Due by 2:20 PM on Wednesday, December 8, 2021

Print-friendly pdf

It’s our final lab of the semester! 🙌 🏆 💃 👏

Materials

Objectives

By the end of this lab, you should be able to complete the following tasks in Stata:

  • Estimate instrumental variable specifications and interpret them.

  • Output regression results using outreg2

Key commands

Conducting instrumental variables regressions with ivregress

We can estimate an instrumental variables regression with ivregress

General form:

ivregress estimator depvar [varlist1] (varlist2 = varlist_iv) [if] [in] [weight] [, options]
  • estimator is where we will type 2sls
  • depvar is your dependent variable
  • You can include other explanatory variables before or after the parentheses, `[varlist1]
  • In the parentheses, write you endogenous (\(x\)) then your instrument (\(z\)) - these can be lists!
  • The rest of it is just as you’re used to

Example:

To estimate the following two-stage least squares equation: \[ rent = \beta_0 + \beta_1 \widehat{hsngval} + \beta_2 pcturban + u\] where \(\widehat{hsngval}\) is predicted from the following first-stage equation \[ hsngval = \alpha_0 + \alpha_1 faminc + \alpha_2 pcturban + v \]

webuse hsng2

ivregress 2sls rent  (hsngval = faminc ) pcturban, robust

You can add , first to report the first-stage results:

`ivregress 2sls rent  (hsngval = faminc ) pcturban, robust first`

Outputting your results with outreg2

We are very good at reading raw Stata output. But, raw stata output has no place in our papers. How do we make it pretty? There are lots of ways, including putexcel, which lets you create customizable excel tables with your outputs (good for descriptive statistics), and estout, which does the same thing but is more regression oriented.

Personally, I like outreg2, because it’s easy to set up and use. So that’s what we’ll use!

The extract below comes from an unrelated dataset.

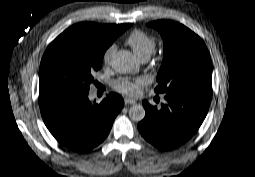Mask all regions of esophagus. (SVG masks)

outreg2 is a user-created package, which means you have to install it:

ssc install outreg2

You only have to do this once.

You’ll run outreg2 after estimating a regression. It takes your results and saves them to a table. You can run it multiple time and generate columns of results within the same excel sheet, which is pretty handy! The general format of outreg2 is this:

// You can copy and paste this into stata, and it should work! But note that it will save to your working directory

sysuse auto,clear

// Specification 1
regress mpg foreign weight headroom trunk length turn displacement
outreg2 using myfile.xls, replace 

// Specification 2  (add on)
regress mpg foreign weight headroom trunk length turn displacement,robust
outreg2 using myfile.xls, append 

You can customize, with lots of options! (see help outreg2, or check out these resources)

What sort of things?

  • Export directly to Word
    • outreg2 using myfile, word replace
  • Add summary statistics and p-values
    • See here for more details
  • Add notes
    • outreg2 using myfile, addnote(Dummy variables not shown)
  • Report only some variables
    • outreg2 using myfile, keep(mpg foreign)
  • Modify number of decimal places
    • outreg2 using myfile, dec(5)
  • You can use a loop to make a whole set of columns!

An example:


 sysuse auto,clear
 local r "replace"
   forval num=1/5 {
       regress mpg weight headroom if rep78==`num'
       sum mpg if rep78 == `num'
       local mean = `r(mean)'
       outreg2 using myfile.xls, `r' keep(headroom) title("Sample Graph") nocons addtext("Rep78", `num') addstat("Mean", `mean') auto(2) bracket
   
   local r "append"
   }

Exercises

Today we’re going to work with voucher.dta, a data set of student performance from Rouse (1998). She measures the impact of private school vouchers on student achievement. The final measure of student performance we’re interested in is mnce, their math test scores in 1994 (after up to four years in the private school). We also have some measures of baseline performance, their math test score in 1990 (mnce90). The variable choiceyrs is the number of years enrolled in a private school, and selectyrs is the number of years a student was selected to receive a voucher to fund enrolling in a private school.

  1. In your do-file, start a log and open voucher.dta.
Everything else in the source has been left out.